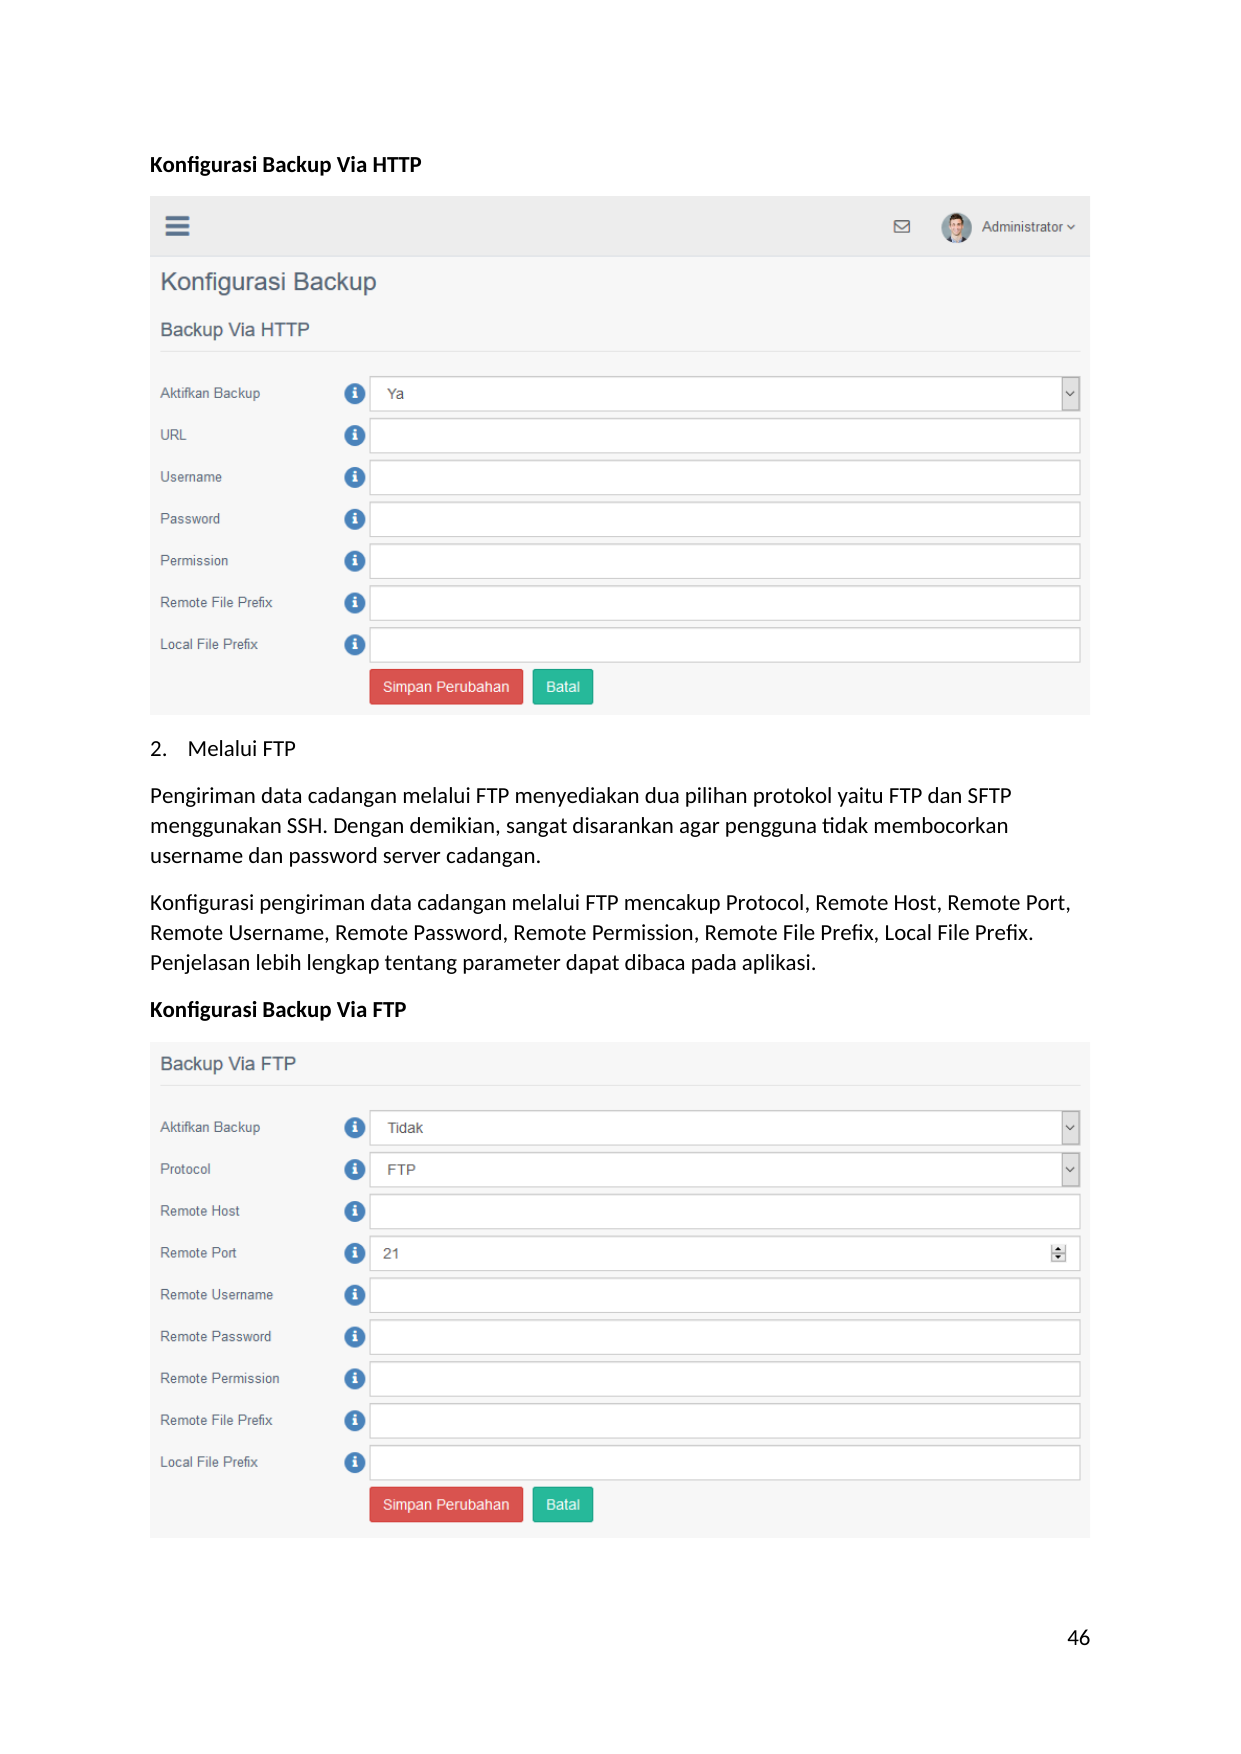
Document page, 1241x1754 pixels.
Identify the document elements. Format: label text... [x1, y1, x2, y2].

text Konfigurasi pengiriman data cadangan melalui FTP mencakup Protocol, Remote Host, Remote Port, Remote Username, Remote Password, Remote Permission, Remote File Prefix, Local File Prefix. Penjelasan lebih lengkap tentang parameter dapat dibaca pada aplikasi. [150, 888, 1090, 976]
text Konfigurasi Backup Via HTTP [150, 150, 1090, 178]
list Melalui FTP [150, 734, 1090, 762]
text Konfigurasi Backup Via FTP [150, 995, 1090, 1023]
picture [150, 196, 1091, 715]
text Pengiriman data cadangan melalui FTP menyediakan dua pilihan protokol yaitu FTP dan SFTP menggunakan SSH. Dengan demikian, sangat disarankan agar pengguna tidak membocorkan username dan password server cadangan. [150, 781, 1090, 869]
picture [150, 1042, 1091, 1538]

◆ Your instructions: Give back every line of the material exactly as written, but not the pictures.

◆ Completed exercise:
Document page, 1241x1754 pixels.
Identify the document elements. Format: label text... [x1, y1, x2, y2].

text Konfigurasi pengiriman data cadangan melalui FTP mencakup Protocol, Remote Host, Remote Port, Remote Username, Remote Password, Remote Permission, Remote File Prefix, Local File Prefix. Penjelasan lebih lengkap tentang parameter dapat dibaca pada aplikasi. [150, 888, 1090, 976]
text Konfigurasi Backup Via HTTP [150, 150, 1090, 178]
list Melalui FTP [150, 734, 1090, 762]
text Konfigurasi Backup Via FTP [150, 995, 1090, 1023]
picture [150, 196, 1091, 715]
text Pengiriman data cadangan melalui FTP menyediakan dua pilihan protokol yaitu FTP dan SFTP menggunakan SSH. Dengan demikian, sangat disarankan agar pengguna tidak membocorkan username dan password server cadangan. [150, 781, 1090, 869]
picture [150, 1042, 1091, 1538]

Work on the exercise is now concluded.